Bess and I hurried across the stone floor. The air felt much cooler than in the dank tunnel; a faint breeze fingered my bare neck, though I couldn’t make out any windows. I realized from the jutting shape of one stone wall that it was a massive bulwark. With a chill, I felt the strength of the keep’s creator: the greatness but also the fear and greed of William the Conqueror. He’d fashioned this citadel five hundred years ago to house his Norman pride and crush the Saxons. This must have been an enormous banquet or reception hall for early kings. I fought down an absurd fear that the conqueror himself would stalk toward me from the shadows, his chain-mail armor clanking on the smooth floor.

We passed through a series of vaulted rooms.

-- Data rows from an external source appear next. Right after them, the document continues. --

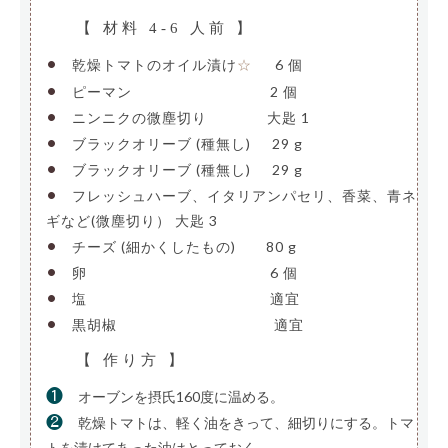
【 材料 4-6 人前 】
•
乾燥トマトのオイル漬け
—-
6 個
☆
•
ピーマン
——————————
2 個
•
ニンニクの微塵切り
————
大匙 1
•
ブラックオリーブ (種無し)
—
29 g
•
ブラックオリーブ (種無し)
—
29 g
•
フレッシュハーブ、イタリアンパセリ、香菜、青ネ
ギなど(微塵切り）
大匙 3
•
チーズ (細かくしたもの)
—–
80 g
•
卵
—————————————-
6 個
•
塩
—————————————-
適宜
•
黒胡椒
———————————-
適宜
【 作り方 】
❶
オーブンを摂氏160度に温める。
❷
乾燥トマトは、軽く油をきって、細切りにする。トマ
トを漬けてあった油はとっておく。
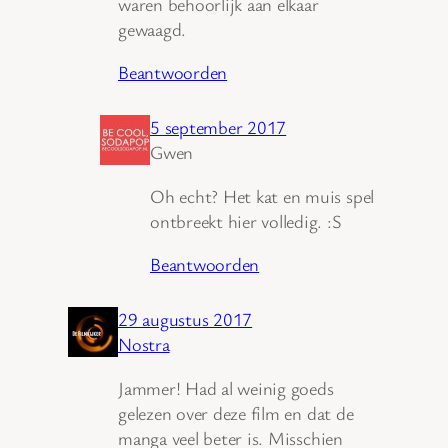
waren behoorlijk aan elkaar
gewaagd.
Beantwoorden
5 september 2017
Gwen
Oh echt? Het kat en muis spel
ontbreekt hier volledig. :S
Beantwoorden
29 augustus 2017
Nostra
Jammer! Had al weinig goeds
gelezen over deze film en dat de
manga veel beter is. Misschien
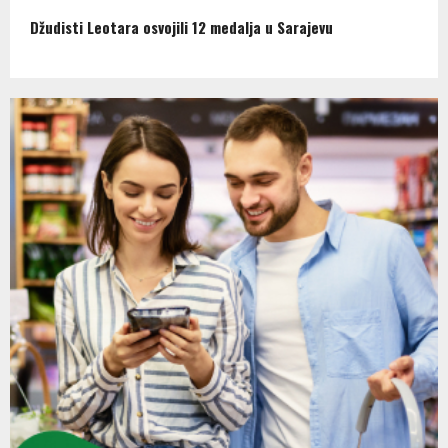
Džudisti Leotara osvojili 12 medalja u Sarajevu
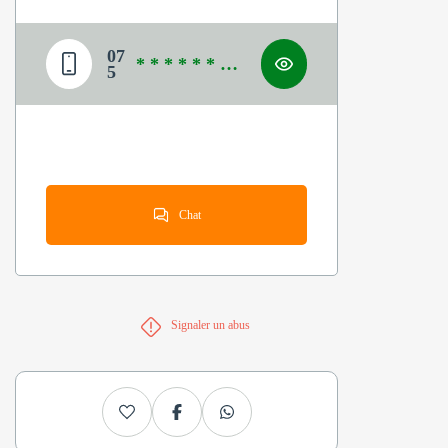
07
* * * * * * * *
5
*
Chat
Signaler un abus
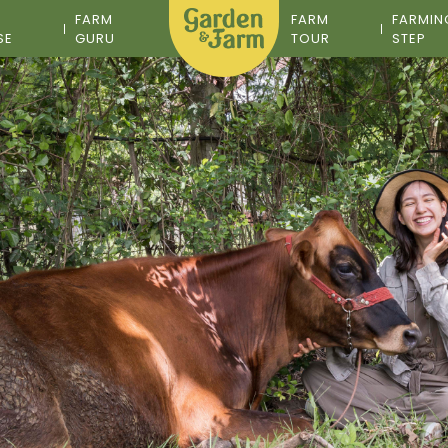
M
FARM
FARM
FARMIN
SE
GURU
TOUR
STEP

Larger windows shed more moonlight. I could see a faint gold and scarlet light shimmer at the other side of one of the rooms. It wasn’t from the moon or from candlelight; it was something else entirely. I tugged on Bess’s arm. “It’s the chapel,” she said hurriedly, without stopping. So those were stained-glass windows. I longed to go there, to pray for divine assistance, but of course there was no time.

After a few more minutes, I saw another light flickering in the distance, stronger than a candle. It was a torch fixed to a wall. Bess straightened her shoulders in front of me, and I knew this was our destination. My heart beat faster as I followed her.

Below the torch sat an empty chair and a table. I heard a footfall, another, and then a yeoman warder came into sight, a tall one with a long black beard.

“Hello, Tom,” called out Bess.

I raised the bundle higher, so that it covered the lower half of my face, even though doing so made my arms ache.